In production, configure only the provider keys needed by enabled runtimes: for example ANTHROPIC_API_KEY for Claude Code, CODEX_API_KEY or OPENAI_API_KEY for Codex CLI, and provider-specific keys such as OPENAI_API_KEY, GOOGLE_API_KEY, or GEMINI_API_KEY for OpenCode models. If a CLI is not on the worker PATH, set SECOND_CLAUDE_PATH, SECOND_CODEX_PATH, or SECOND_OPENCODE_PATH to the executable path. Do not mount a shared Codex login home in production unless the deployment is intentionally single-tenant or otherwise isolated and SECOND_ALLOW_CODEX_LOCAL_AUTH=1 is part of that explicit deployment policy. Also set INTERNAL_API_TOKEN on both web and worker so worker HTTP routes and web internal routes authenticate each other.

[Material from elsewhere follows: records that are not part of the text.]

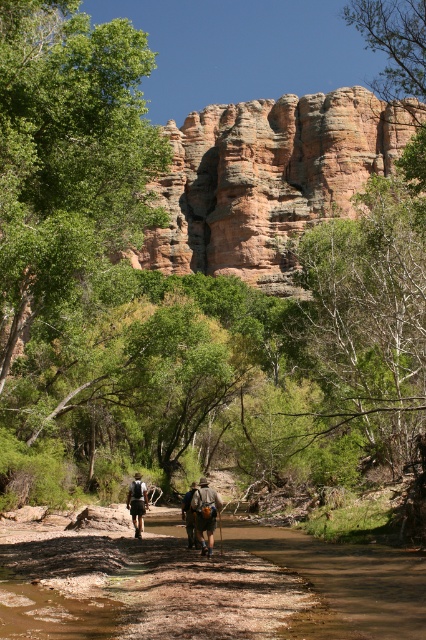
Is brown leather horse at center shorter than matte black backpack at center?

No, brown leather horse at center is not shorter than matte black backpack at center.

Which is behind, point (204, 496) or point (129, 492)?

The point (129, 492) is behind.

This screenshot has width=426, height=640. Identify the location of brown leather horse at center. (204, 513).

Does rustic sandstone cliff at center have a lesser width compared to matte black backpack at center?

In fact, rustic sandstone cliff at center might be wider than matte black backpack at center.

Who is higher up, rustic sandstone cliff at center or matte black backpack at center?

rustic sandstone cliff at center

Describe the element at coordinates (267, 179) in the screenshot. The height and width of the screenshot is (640, 426). I see `rustic sandstone cliff at center` at that location.

The width and height of the screenshot is (426, 640). Identify the location of rustic sandstone cliff at center. (267, 179).

Who is positioned more to the left, rustic sandstone cliff at center or dark brown leather backpack at center?

dark brown leather backpack at center

Can you confirm if rustic sandstone cliff at center is taller than dark brown leather backpack at center?

Correct, rustic sandstone cliff at center is much taller as dark brown leather backpack at center.

In the scene shown: Measure the distance between point (302, 104) and camera.

Point (302, 104) is 151.92 meters from camera.

Where is `rustic sandstone cliff at center`? The width and height of the screenshot is (426, 640). rustic sandstone cliff at center is located at coordinates (267, 179).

Claude Code subprocess environment scrubbing is enabled by default. On Linux,
Claude Code requires bubblewrap (bwrap) for that mode. The worker Dockerfile
installs it; custom production images must keep it installed or Claude detection
will mark the runtime unavailable. CLAUDE_CODE_SUBPROCESS_ENV_SCRUB=0 disables
Claude’s inner subprocess env scrubber and should only be used when the worker is
externally isolated and that tradeoff is intentional.

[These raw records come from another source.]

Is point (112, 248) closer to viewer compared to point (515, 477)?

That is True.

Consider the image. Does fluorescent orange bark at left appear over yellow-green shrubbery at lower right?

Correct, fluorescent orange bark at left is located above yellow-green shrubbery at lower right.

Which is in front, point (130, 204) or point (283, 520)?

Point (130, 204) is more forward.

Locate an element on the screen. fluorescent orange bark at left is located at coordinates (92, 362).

Codex CLI and OpenCode are launched with allowlisted environments and private per app/run HOME/config directories. In production, Codex workspace-write requests run as Codex danger-full-access inside the already-isolated worker environment because Linux sandboxing can be unavailable inside containers. Do not rely on CLI permission systems as the only production boundary; deployment-level container/process/network controls are recommended and belong outside this repo.
File structure
apps/worker/
├── package.json
├── Dockerfile
├── tsconfig.json
└── src/
├── index.ts # Hono HTTP server + route handlers + session file I/O
├── session-manager.ts # TTL-based session lifecycle
├── runner.ts # Provider-neutral Second tool handlers + Claude tool wrappers
├── tool-broker.ts # Scoped MCP broker for command-backed runtimes
├── runtimes/ # Claude, Codex CLI, and OpenCode adapters
├── builder-skills.ts # Local Claude skills injected into app workspaces
├── agent-run-manager.ts # Background agent execution with event buffering
├── event-stream.ts # SSE encoding helpers
├── dep-warmup.ts # Background npm install at scaffold time
└── workspace-template.ts # Vite + TS + Shadcn scaffold + SDK (useAgent, useCollection, etc.)
Adding a new runtime
To add another runtime:
- Add its model and parameter metadata to
apps/web/src/lib/agent/runtime-registry.ts.
- Add a worker adapter under
apps/worker/src/runtimes/ and register it in runtimes/index.ts.
- Normalize its JSON/event stream into the canonical worker message shape.
- Expose Second tools through the scoped MCP broker unless the runtime has a safe in-process tool API.
- Add provider detection hints without returning secret values.
- Validate blocking
present_plan and present_agents behavior before enabling it in the picker.